The Rainmakers Labs looks pretty much like any other software company. It has a website and has developed a promotional video to sell this product. The Philadelphia software has instructions for customization, a detailed Help guide, and special features, such as a Google maps interface to geographically identify potential targets. It also claims lifetime access and regular software updates.
To find customers, The Rainmakers Labs advertises the product on forums and websites where cybercriminals exchange information, as well as running a spam campaign on the Jabber messaging platform.
And, just like legitimate software vendors, they are the victims of software pirates who sell knockoff versions of Philadelphia in forums similar to the ones the company uses.
The Dark Web
The term “Dark Web” sounds more dramatic than it turns out to be. Dark Web sites use anonymity software Tor, or another tool, I2P, to conceal the IP addresses of the servers that run them. Despite the name, they are publicly visible—but who hosts them, and where, is hidden. Thus, The Rainmakers Labs can have a website to promote products, but remain anonymous.
Health care: a new market segment for ransomware
Businesses vary in how valuable a target they are to ransomware, and, lately, hospitals and healthcare organizations have been seeing more than their share of attacks. There are several reasons for this.
Ransomware works by shutting off access to data. Hospitals now rely on their patient data to get their job done. That data involves crucial, time-sensitive information related to patient care. Delays in getting access to that data can put lives at stake. Hospitals are under pressure to regain access.
They have also made themselves vulnerable to attacks.
Philadelphia initially entered computer systems via links that were clicked in spear phishing emails sent to individuals at hospitals.
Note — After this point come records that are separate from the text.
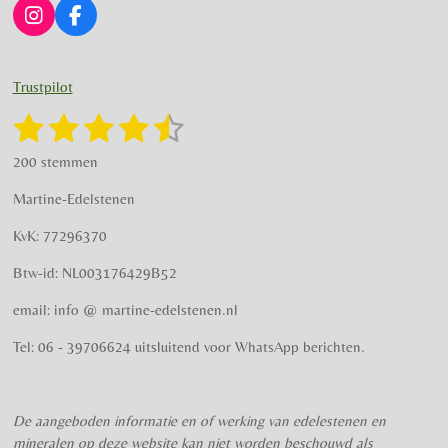
I
F
n
a
s
c
t
e
Trustpilot
a
b
g
o
1
2
3
4
5
S
R
r
o
t
a
s
s
s
s
s
e
a
k
200 stemmen
t
m
m
t
t
t
t
t
i
m
Martine-Edelstenen
e
n
e
e
e
e
e
n
g
KvK: 77296370
r
r
r
r
r
:
Btw-id: NL003176429B52
4
r
r
r
r
.
email: info @ martine-edelstenen.nl
e
e
e
e
5
n
n
n
n
7
Tel: 06 - 39706624 uitsluitend voor WhatsApp berichten.
5
s
t
De aangeboden informatie en of werking van edelestenen en
e
mineralen op deze website kan niet worden beschouwd als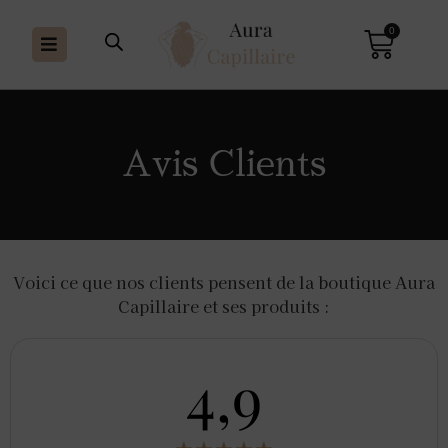
0
Avis Clients
Voici ce que nos clients pensent de la boutique Aura
Capillaire et ses produits :
4,9
★
★
★
★
★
Spear phishing means the hacker impersonates someone the target knows, or uses other references to seem to be from a known source. Standard email filtering and antivirus software are ineffective against this type of attack.
Healthcare, distributed across many offices and departments, busy, with complex systems, and with many urgent demands, has a lot of exposure to phishing and spear phishing attacks. Hospitals have also been lagging in cybersecurity training, no surprise given the amount of other information their employees handle daily.
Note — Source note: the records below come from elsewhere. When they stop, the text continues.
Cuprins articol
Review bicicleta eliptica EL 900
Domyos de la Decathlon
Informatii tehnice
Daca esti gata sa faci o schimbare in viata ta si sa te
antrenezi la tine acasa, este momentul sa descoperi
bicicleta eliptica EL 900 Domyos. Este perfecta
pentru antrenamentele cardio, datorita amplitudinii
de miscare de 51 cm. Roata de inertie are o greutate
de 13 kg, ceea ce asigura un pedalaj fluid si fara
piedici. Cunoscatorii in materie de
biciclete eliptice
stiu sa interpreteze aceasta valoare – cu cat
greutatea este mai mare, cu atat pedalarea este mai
However, it's not just hospitals who skimp on proper cybersecurity - businesses in various industries, big or small, fail to make cybersecurity best practices a priority. SMBs are often a target because they can lack the bandwidth and resources to focus on their ransomware protocol.
Businesses need to change their practices
Philadelphia is straightforward to recover from, so attackers may not realize the profits they anticipated. But new variants will inevitably appear.
Most ransomware infections came via phishing emails. As mentioned above, hospitals and SMBs are unusually easy targets for such infections. While behavioral change is difficult, infections will continue to occur until employees stop clicking on links and attachments without proper confirmation.